» **WHAT IS NEEDED**
Scan the records below for the word "Malling". Copy each line where it appears.

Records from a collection
---------------
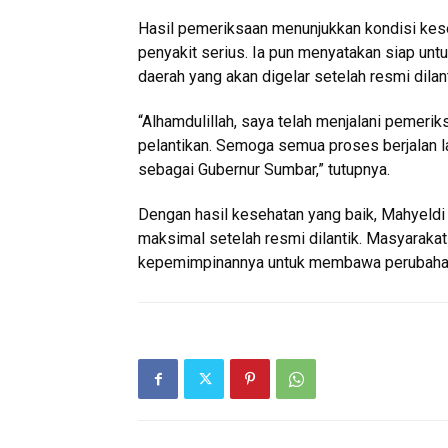
Hasil pemeriksaan menunjukkan kondisi kese
penyakit serius. Ia pun menyatakan siap untu
daerah yang akan digelar setelah resmi dilant
“Alhamdulillah, saya telah menjalani pemeri
pelantikan. Semoga semua proses berjalan l
sebagai Gubernur Sumbar,” tutupnya.
Dengan hasil kesehatan yang baik, Mahyeldi
maksimal setelah resmi dilantik. Masyarak
kepemimpinannya untuk membawa perubahan y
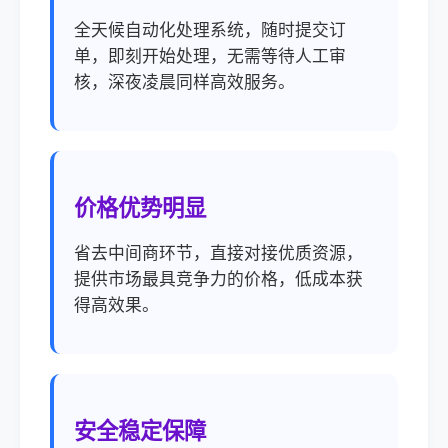
全天候自动化处理系统，随时提交订
单，即刻开始处理，无需等待人工审
核，深夜凌晨同样高效服务。
价格优势明显
省去中间商环节，直接对接优质资源，
提供市场最具竞争力的价格，低成本获
得高效果。
安全稳定保障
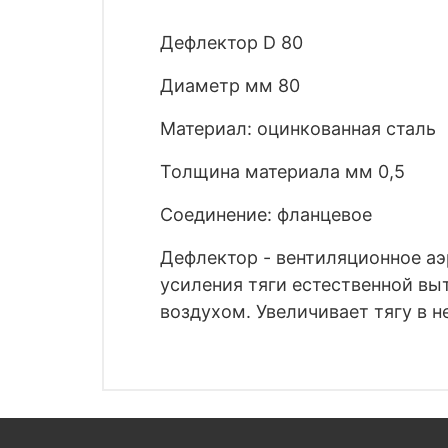
Дефлектор D 80
Диаметр мм 80
Материал: оцинкованная сталь
Толщина материала мм 0,5
Соединение: фланцевое
Дефлектор - вентиляционное а
усиления тяги естественной вы
воздухом. Увеличивает тягу в н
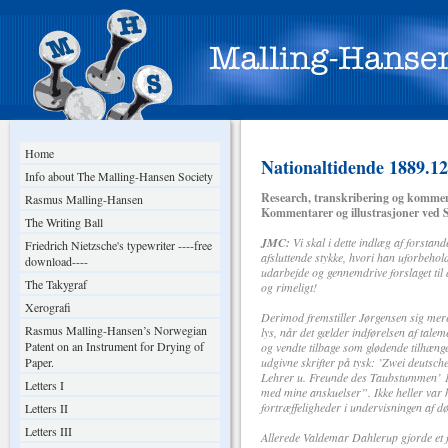
Home
Nationaltidende 1889.12
Info about The Malling-Hansen Society
Research, transkribering og kommen
Rasmus Malling-Hansen
Kommentarer og illustrasjoner ved 
The Writing Ball
JMC:
Vi skal i dette indlæg af forsta
Friedrich Nietzsche's typewriter ----free
afsluttende stykke, hvori han uforbeho
download----
udarbejde og gennemdrive forslaget til 
The Takygraf
og rimeligt!
Xerografi
Derimod fremstiller Jørgensen sig mere
Rasmus Malling-Hansen’s Norwegian
lys, når det gælder indførelsen af tal
Patent on an Instrument for Drying of
og vendte tilbage som glødende tilhænger
Paper.
udgivne skrifter på tysk: ’Zwei deutsc
Lehrer u. Freunde des Taubstummen’ 18
Letters I
med mine anskuelser”. Ikke heller var h
fortræffeligheder i undervisningen af 
Letters II
Letters III
Allerede Valdemar Dahlerup gjorde et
---------------
» **EXPECTED OUTPUT**
Info about The Malling-Hansen Society
Rasmus Malling-Hansen
Rasmus Malling-Hansen’s Norwegian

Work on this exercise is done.